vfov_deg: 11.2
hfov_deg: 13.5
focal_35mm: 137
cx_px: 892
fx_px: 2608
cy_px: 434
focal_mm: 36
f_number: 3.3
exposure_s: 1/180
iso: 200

• • •

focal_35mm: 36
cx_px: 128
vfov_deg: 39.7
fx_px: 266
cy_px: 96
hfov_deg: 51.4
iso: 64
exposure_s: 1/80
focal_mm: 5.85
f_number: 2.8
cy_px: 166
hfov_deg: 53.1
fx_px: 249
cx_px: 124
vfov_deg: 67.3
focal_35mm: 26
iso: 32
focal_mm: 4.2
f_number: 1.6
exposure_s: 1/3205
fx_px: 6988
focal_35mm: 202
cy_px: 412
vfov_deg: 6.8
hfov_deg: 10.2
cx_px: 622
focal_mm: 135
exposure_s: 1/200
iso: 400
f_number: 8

• • •

*Problem description*
After locating the line holding "vfov_deg: 39.7" above, output exactly that line and every line after it through the line holding "f_number: 8". Include nothing else.

*Written reply*
vfov_deg: 39.7
fx_px: 266
cy_px: 96
hfov_deg: 51.4
iso: 64
exposure_s: 1/80
focal_mm: 5.85
f_number: 2.8
cy_px: 166
hfov_deg: 53.1
fx_px: 249
cx_px: 124
vfov_deg: 67.3
focal_35mm: 26
iso: 32
focal_mm: 4.2
f_number: 1.6
exposure_s: 1/3205
fx_px: 6988
focal_35mm: 202
cy_px: 412
vfov_deg: 6.8
hfov_deg: 10.2
cx_px: 622
focal_mm: 135
exposure_s: 1/200
iso: 400
f_number: 8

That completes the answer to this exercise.